4) One of the questions in the 2001-2002 National Health and Nutrition Examination Surveys (NHANES) study asked subjects about their smoking habits.  One of the questions was whether the person has smoked at least 100 cigarettes in his/her life.  The 2328 people who answered “yes” were asked to report the age at which they started smoking.  The responses are in SmokingStart.mtw.  Suppose we want to test whether the mean age at which smokers begin to smoke differs from 18 years.

(a) Product and describe a dotplot or histogram of these data.  In particular, do they appear to follow a normal distribution?

(b) One way to visually assess whether a normal model can be reasonably applied to a sample of data is through a probability plot.  Choose Graph > Probability Plot, leave it selected to “Single” and click OK, enter C1 in the Graph variables box and click OK.  If the data behave like a normal distribution, this will produce a straight line.  It can be visually easier to assess the fit of a straight line rather than of a curve.  Do the red dots follow a linear pattern?

(c) Are the technical conditions met for a one-sample t-test for these data?

(d) Carry out a one-sample t-test by stating the hypotheses in symbols and in words and calculate the test statistic and p-value.  Include a well-labeled sketch of the sampling distribution for the test statistic, and indicate the area represented by the p-value.  Also indicate whether the sample mean differs significantly from 18 at the .10 level.

(e) Summarize what you learned in this study. Your summary should touch on describing the sample data, whether the technical conditions are met, and if so, the conclusion you would draw, in English, from this inference procedure.

 

5) To consider whether there was evidence of sex discrimination in the starting salaries offered to men and women, the beginning salaries for all 32 male and all 61 female skilled, entry-level clerical employees hired by the Harris Trust and Savings Bank between 1969 and 1977 were obtained (BankSalary.mtw).

(a) Produce a graphical summary to compare the two salary distributions and comment on what these reveal.

(b) In this context, what are the type I and type II errors?  Which do you consider more serious?

(c) Can the difference in the average starting salaries for males and females be reasonably attributed to random chance? (Hint: Conduct a test of significance.)

(d) Comment on the technical conditions for the procedure used in (c).

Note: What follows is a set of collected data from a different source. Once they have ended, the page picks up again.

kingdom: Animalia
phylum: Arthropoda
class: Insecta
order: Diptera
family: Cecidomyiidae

(e) Remove the male with the highest salary and repeat the analysis in (c).  Do your conclusions change?

(f) Sometimes when we have skewed data, the inference procedure can instead be applied to transformed data.  The most useful transformation is the log transformation, particularly applicable to positively skewed data.  Take the natural log of each group (let c3=loge(c1)).  Would a two-sample t-test be appropriate for these transformed data?

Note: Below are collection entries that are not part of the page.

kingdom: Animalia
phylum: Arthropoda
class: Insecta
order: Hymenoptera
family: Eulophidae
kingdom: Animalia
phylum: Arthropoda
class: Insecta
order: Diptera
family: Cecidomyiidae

(g) Carry out the two-sample t-test on the transformed data.  Do your conclusions about the statistical significance of the difference between the two groups change?

(h) Does this study provide evidence of gender discrimination?  (Hint: Even if you have eliminated random chance as an explanation, does this study establish a cause-and-effect relationship? If not, suggest another explanation for the tendency for higher salaries among the males.)